# EXERCISE DETAILS
When you restate the data, keep every word as it is and drop the images.

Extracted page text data
- Opening Delimiter -
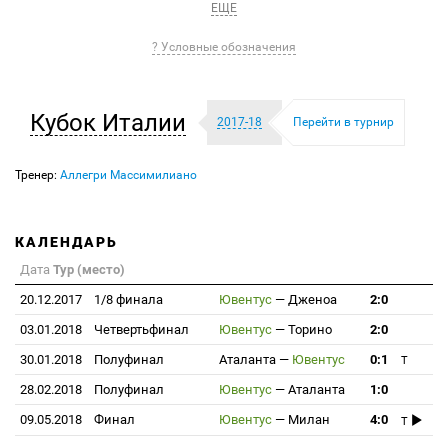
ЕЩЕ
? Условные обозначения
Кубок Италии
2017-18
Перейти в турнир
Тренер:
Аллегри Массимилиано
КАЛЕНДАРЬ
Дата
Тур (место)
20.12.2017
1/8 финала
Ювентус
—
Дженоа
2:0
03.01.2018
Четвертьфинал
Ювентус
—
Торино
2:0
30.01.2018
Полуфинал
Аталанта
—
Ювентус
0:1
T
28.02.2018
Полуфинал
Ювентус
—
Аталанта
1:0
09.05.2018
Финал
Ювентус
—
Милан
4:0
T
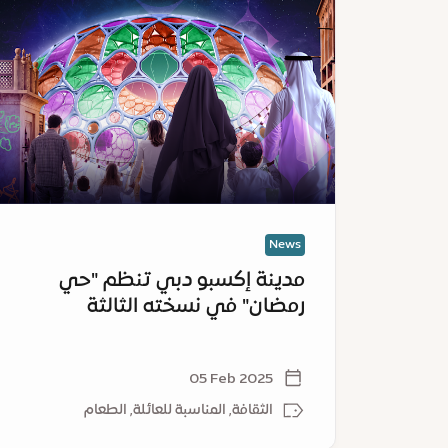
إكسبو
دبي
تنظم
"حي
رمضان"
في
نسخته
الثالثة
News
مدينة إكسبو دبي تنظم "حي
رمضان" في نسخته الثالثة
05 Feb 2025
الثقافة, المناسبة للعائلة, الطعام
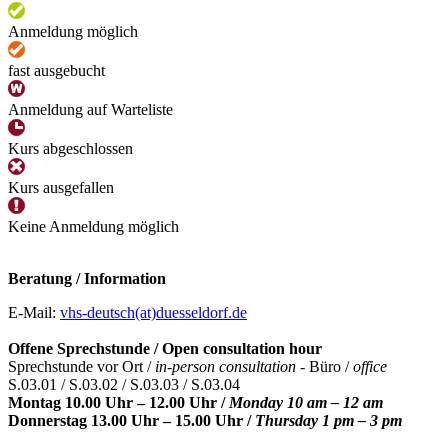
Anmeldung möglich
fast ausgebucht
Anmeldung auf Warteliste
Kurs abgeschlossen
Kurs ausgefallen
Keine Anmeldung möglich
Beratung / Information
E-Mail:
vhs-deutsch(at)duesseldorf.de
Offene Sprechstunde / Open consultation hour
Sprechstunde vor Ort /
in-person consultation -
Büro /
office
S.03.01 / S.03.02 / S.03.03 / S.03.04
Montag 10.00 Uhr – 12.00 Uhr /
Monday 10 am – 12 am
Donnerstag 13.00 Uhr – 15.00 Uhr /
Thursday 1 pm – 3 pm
- Closing Delimiter -
# TASK OUTPUT
ЕЩЕ
? Условные обозначения
Кубок Италии
2017-18
Перейти в турнир
Тренер:
Аллегри Массимилиано
КАЛЕНДАРЬ
Дата
Тур (место)
20.12.2017
1/8 финала
Ювентус
—
Дженоа
2:0
03.01.2018
Четвертьфинал
Ювентус
—
Торино
2:0
30.01.2018
Полуфинал
Аталанта
—
Ювентус
0:1
T
28.02.2018
Полуфинал
Ювентус
—
Аталанта
1:0
09.05.2018
Финал
Ювентус
—
Милан
4:0
T
إكسبو
دبي
تنظم
"حي
رمضان"
في
نسخته
الثالثة
News
مدينة إكسبو دبي تنظم "حي
رمضان" في نسخته الثالثة
05 Feb 2025
الثقافة, المناسبة للعائلة, الطعام
Anmeldung möglich
fast ausgebucht
Anmeldung auf Warteliste
Kurs abgeschlossen
Kurs ausgefallen
Keine Anmeldung möglich
Beratung / Information
E-Mail:
vhs-deutsch(at)duesseldorf.de
Offene Sprechstunde / Open consultation hour
Sprechstunde vor Ort /
in-person consultation -
Büro /
office
S.03.01 / S.03.02 / S.03.03 / S.03.04
Montag 10.00 Uhr – 12.00 Uhr /
Monday 10 am – 12 am
Donnerstag 13.00 Uhr – 15.00 Uhr /
Thursday 1 pm – 3 pm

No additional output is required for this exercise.